──────── Record excerpts ────────
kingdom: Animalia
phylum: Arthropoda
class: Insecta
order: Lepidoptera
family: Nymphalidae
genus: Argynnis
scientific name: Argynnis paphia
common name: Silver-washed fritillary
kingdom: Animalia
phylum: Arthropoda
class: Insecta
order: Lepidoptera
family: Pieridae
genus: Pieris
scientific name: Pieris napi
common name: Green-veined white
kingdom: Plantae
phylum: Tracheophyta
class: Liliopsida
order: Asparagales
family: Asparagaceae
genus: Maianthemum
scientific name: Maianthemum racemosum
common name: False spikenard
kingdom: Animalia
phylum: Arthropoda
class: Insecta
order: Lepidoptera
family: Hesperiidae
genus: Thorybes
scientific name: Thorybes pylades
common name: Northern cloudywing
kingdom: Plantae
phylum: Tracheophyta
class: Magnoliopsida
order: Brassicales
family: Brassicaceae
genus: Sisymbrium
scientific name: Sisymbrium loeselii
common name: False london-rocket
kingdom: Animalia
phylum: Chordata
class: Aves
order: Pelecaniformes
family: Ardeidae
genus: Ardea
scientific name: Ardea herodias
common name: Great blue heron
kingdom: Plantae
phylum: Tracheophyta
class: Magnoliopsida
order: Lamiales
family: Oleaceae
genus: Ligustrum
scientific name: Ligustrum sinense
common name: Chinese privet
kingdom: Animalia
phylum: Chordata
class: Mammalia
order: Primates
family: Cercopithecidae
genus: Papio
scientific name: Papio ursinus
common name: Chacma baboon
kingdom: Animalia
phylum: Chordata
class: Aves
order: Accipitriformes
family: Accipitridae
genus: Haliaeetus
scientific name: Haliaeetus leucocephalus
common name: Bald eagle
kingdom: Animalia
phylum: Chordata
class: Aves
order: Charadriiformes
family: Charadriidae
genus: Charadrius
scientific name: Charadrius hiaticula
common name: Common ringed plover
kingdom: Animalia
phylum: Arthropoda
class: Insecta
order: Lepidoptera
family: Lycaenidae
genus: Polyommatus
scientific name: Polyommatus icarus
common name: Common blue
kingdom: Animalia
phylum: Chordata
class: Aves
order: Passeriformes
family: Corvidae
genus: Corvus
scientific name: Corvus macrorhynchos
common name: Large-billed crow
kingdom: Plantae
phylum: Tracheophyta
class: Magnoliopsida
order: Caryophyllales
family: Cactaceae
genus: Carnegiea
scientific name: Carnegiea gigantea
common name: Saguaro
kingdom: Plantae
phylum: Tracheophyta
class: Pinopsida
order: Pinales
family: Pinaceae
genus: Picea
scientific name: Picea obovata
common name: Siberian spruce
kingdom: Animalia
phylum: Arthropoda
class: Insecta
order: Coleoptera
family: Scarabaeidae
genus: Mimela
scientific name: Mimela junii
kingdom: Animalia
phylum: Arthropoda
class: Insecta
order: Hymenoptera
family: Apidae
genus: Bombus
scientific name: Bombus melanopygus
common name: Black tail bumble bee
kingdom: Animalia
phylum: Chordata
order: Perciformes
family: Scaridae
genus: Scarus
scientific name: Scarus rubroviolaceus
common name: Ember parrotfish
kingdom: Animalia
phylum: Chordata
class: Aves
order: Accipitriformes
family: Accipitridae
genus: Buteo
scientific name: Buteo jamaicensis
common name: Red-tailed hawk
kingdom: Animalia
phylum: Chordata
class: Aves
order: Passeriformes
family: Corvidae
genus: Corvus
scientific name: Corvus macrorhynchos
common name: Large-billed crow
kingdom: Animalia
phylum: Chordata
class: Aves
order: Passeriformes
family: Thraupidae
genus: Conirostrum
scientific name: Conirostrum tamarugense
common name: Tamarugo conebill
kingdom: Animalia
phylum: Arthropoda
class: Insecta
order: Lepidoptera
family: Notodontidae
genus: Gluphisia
────────
■ **Given instruction**
Format the lines of all the items above as one numbered list, omitting any blank lines.

■ **Problem solution**
1. kingdom: Animalia
2. phylum: Arthropoda
3. class: Insecta
4. order: Lepidoptera
5. family: Nymphalidae
6. genus: Argynnis
7. scientific name: Argynnis paphia
8. common name: Silver-washed fritillary
9. kingdom: Animalia
10. phylum: Arthropoda
11. class: Insecta
12. order: Lepidoptera
13. family: Pieridae
14. genus: Pieris
15. scientific name: Pieris napi
16. common name: Green-veined white
17. kingdom: Plantae
18. phylum: Tracheophyta
19. class: Liliopsida
20. order: Asparagales
21. family: Asparagaceae
22. genus: Maianthemum
23. scientific name: Maianthemum racemosum
24. common name: False spikenard
25. kingdom: Animalia
26. phylum: Arthropoda
27. class: Insecta
28. order: Lepidoptera
29. family: Hesperiidae
30. genus: Thorybes
31. scientific name: Thorybes pylades
32. common name: Northern cloudywing
33. kingdom: Plantae
34. phylum: Tracheophyta
35. class: Magnoliopsida
36. order: Brassicales
37. family: Brassicaceae
38. genus: Sisymbrium
39. scientific name: Sisymbrium loeselii
40. common name: False london-rocket
41. kingdom: Animalia
42. phylum: Chordata
43. class: Aves
44. order: Pelecaniformes
45. family: Ardeidae
46. genus: Ardea
47. scientific name: Ardea herodias
48. common name: Great blue heron
49. kingdom: Plantae
50. phylum: Tracheophyta
51. class: Magnoliopsida
52. order: Lamiales
53. family: Oleaceae
54. genus: Ligustrum
55. scientific name: Ligustrum sinense
56. common name: Chinese privet
57. kingdom: Animalia
58. phylum: Chordata
59. class: Mammalia
60. order: Primates
61. family: Cercopithecidae
62. genus: Papio
63. scientific name: Papio ursinus
64. common name: Chacma baboon
65. kingdom: Animalia
66. phylum: Chordata
67. class: Aves
68. order: Accipitriformes
69. family: Accipitridae
70. genus: Haliaeetus
71. scientific name: Haliaeetus leucocephalus
72. common name: Bald eagle
73. kingdom: Animalia
74. phylum: Chordata
75. class: Aves
76. order: Charadriiformes
77. family: Charadriidae
78. genus: Charadrius
79. scientific name: Charadrius hiaticula
80. common name: Common ringed plover
81. kingdom: Animalia
82. phylum: Arthropoda
83. class: Insecta
84. order: Lepidoptera
85. family: Lycaenidae
86. genus: Polyommatus
87. scientific name: Polyommatus icarus
88. common name: Common blue
89. kingdom: Animalia
90. phylum: Chordata
91. class: Aves
92. order: Passeriformes
93. family: Corvidae
94. genus: Corvus
95. scientific name: Corvus macrorhynchos
96. common name: Large-billed crow
97. kingdom: Plantae
98. phylum: Tracheophyta
99. class: Magnoliopsida
100. order: Caryophyllales
101. family: Cactaceae
102. genus: Carnegiea
103. scientific name: Carnegiea gigantea
104. common name: Saguaro
105. kingdom: Plantae
106. phylum: Tracheophyta
107. class: Pinopsida
108. order: Pinales
109. family: Pinaceae
110. genus: Picea
111. scientific name: Picea obovata
112. common name: Siberian spruce
113. kingdom: Animalia
114. phylum: Arthropoda
115. class: Insecta
116. order: Coleoptera
117. family: Scarabaeidae
118. genus: Mimela
119. scientific name: Mimela junii
120. kingdom: Animalia
121. phylum: Arthropoda
122. class: Insecta
123. order: Hymenoptera
124. family: Apidae
125. genus: Bombus
126. scientific name: Bombus melanopygus
127. common name: Black tail bumble bee
128. kingdom: Animalia
129. phylum: Chordata
130. order: Perciformes
131. family: Scaridae
132. genus: Scarus
133. scientific name: Scarus rubroviolaceus
134. common name: Ember parrotfish
135. kingdom: Animalia
136. phylum: Chordata
137. class: Aves
138. order: Accipitriformes
139. family: Accipitridae
140. genus: Buteo
141. scientific name: Buteo jamaicensis
142. common name: Red-tailed hawk
143. kingdom: Animalia
144. phylum: Chordata
145. class: Aves
146. order: Passeriformes
147. family: Corvidae
148. genus: Corvus
149. scientific name: Corvus macrorhynchos
150. common name: Large-billed crow
151. kingdom: Animalia
152. phylum: Chordata
153. class: Aves
154. order: Passeriformes
155. family: Thraupidae
156. genus: Conirostrum
157. scientific name: Conirostrum tamarugense
158. common name: Tamarugo conebill
159. kingdom: Animalia
160. phylum: Arthropoda
161. class: Insecta
162. order: Lepidoptera
163. family: Notodontidae
164. genus: Gluphisia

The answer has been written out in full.